I just don’t understand how he and the rest of my family could seriously think all I’d say is “That’s too bad” and then hang up. Am I a horrible person and just completely oblivious about it? My friends and my relatives on my mom’s side of the family assure me I’m not, but sometimes I wonder.
I do have a story that fits the thread better. Way back in undergrad, my boyfriend and I went to the Grand Canyon and Sedona as a kind of “Yay, we’re graduating!” trip. The second to last day we’re there, while we’re in church waiting for the service to start, he tells me he doesn’t want us to be together anymore after we get home. So what, I was supposed to pretend like everything’s fine for the next day-and-a-half? We’d had such an amazing, romantic, beautiful vacation up to that point. I guess it was his last hurrah with me. Thank goodness our room had two beds. What a douchebag. I really need to stop dating douchebags.
When my (second) baby was about five months old, a friend told me a long story about how one of her coworkers. She’d been infertile and gone through IVF like we did to have a baby, and then returned to work. On her son’s very first day in daycare, he died of SIDS during a nap. They tried to call her, but couldn’t get through, so she drove to daycare to pick him up and found an ambulance parked and them trying unsuccessfully to revive him.
I had nightmares for months. My baby had been in daycare for a couple of months at that point, but who thinks this is an appropriate anecdote for a new mother? Especially when it starts with, “Oh, yeah, you did IVF, didn’t you? You know, I had this co-worker who did that, and…” I’m just glad I didn’t know her when my first was an infant and I was a much more anxious mother.

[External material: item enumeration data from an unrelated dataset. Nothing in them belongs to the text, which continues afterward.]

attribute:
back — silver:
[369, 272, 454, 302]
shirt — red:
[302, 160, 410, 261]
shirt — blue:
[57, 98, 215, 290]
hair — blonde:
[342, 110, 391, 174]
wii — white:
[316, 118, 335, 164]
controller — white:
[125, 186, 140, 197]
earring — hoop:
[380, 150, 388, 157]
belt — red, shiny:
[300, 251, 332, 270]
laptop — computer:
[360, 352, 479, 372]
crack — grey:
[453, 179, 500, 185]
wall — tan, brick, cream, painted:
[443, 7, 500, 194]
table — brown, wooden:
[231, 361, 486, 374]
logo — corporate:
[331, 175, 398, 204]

After reading several of these anecdotes, I have to share mine from the guest perspective. Three years ago, I attended the wedding of some very close friends. Just as I was about to leave my hotel for one of the pre-wedding events (a brunch, IIRC), I got a phone call from my mom that my grandfather had passed away. I attended the wedding the next day as planned, but then cut my post-wedding participation short and went home to catch a plane to where the funeral was. Somewhere between checking out of the hotel and getting on the plane – about 24 hours – I discovered that my one-and-only travel credit card had been defrauded and was frozen. I used another card, reported the fraud with my credit card company, and went on my merry way.

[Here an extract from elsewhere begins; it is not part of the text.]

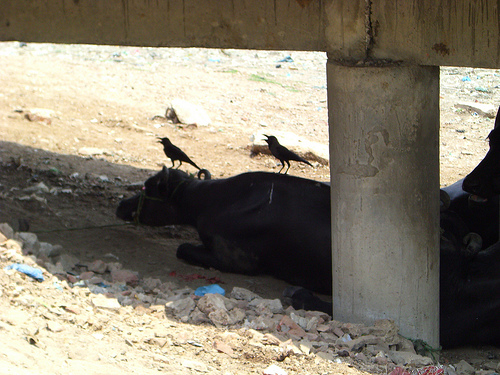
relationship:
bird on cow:
[262, 133, 314, 175] [117, 167, 499, 351]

Now. My dog sitters were also at the wedding, so when I saw them at the pre-wedding brunch, I pulled them aside, told them what happened and asked if they would be home in time for me to drop off my dogs with them before I went off to the airport. Aside from making sure they could do that (giving myself time to make other arrangements if necessary), I never once mentioned to the bride and groom that A) my credit card had been defrauded and B) my enjoyment of their festivities was tamed quite a bit by the grief over my grandfather. In fact, I have never mentioned either one to the happy couple. Why should I? They retain positive happy memories of that day and telling them would only accomplish making them feel badly for a second, that I went through some icky stuff while they were going through their happy day. My opinion is that telling them – if there isn’t any thing they could do about either case – would be serving no other purpose than to make them feel badly and I am not that kind of manipulative. Why would I want to make them feel badly on my account, just for attention? I see no need, so I’ve never brought it up.

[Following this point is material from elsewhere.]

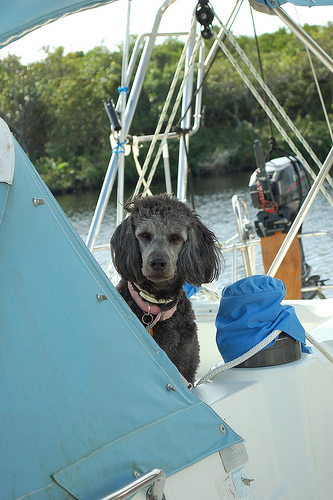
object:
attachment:
[33, 196, 45, 206]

Now, although these two are part of Generation Snowflake™, they aren’t delicate little flowers, and telling them wouldn’t have ruined their day (unless I’d made a big dramatic tearful scene about it at the reception or something) exactly. I wasn’t trying to “protect” them from anything. I just didn’t see the need to bring my own personal downer to a celebratory event. Aside from my dogsitters, my grandfather’s death affected no one present but myself. As far as I was concerned, that and the credit card fraud were none of anyone else’s business.
And, no, I did not throw a pouty party after the fact to lament that my newly married friends didn’t bother to A) hear about it and B) make some sort of condolence to me. It wasn’t their family; it didn’t happen to them. And I could keep my shit together for a few hours, long enough to celebrate their marriage with them, and still make my travel arrangements to get to the funeral with a working credit card.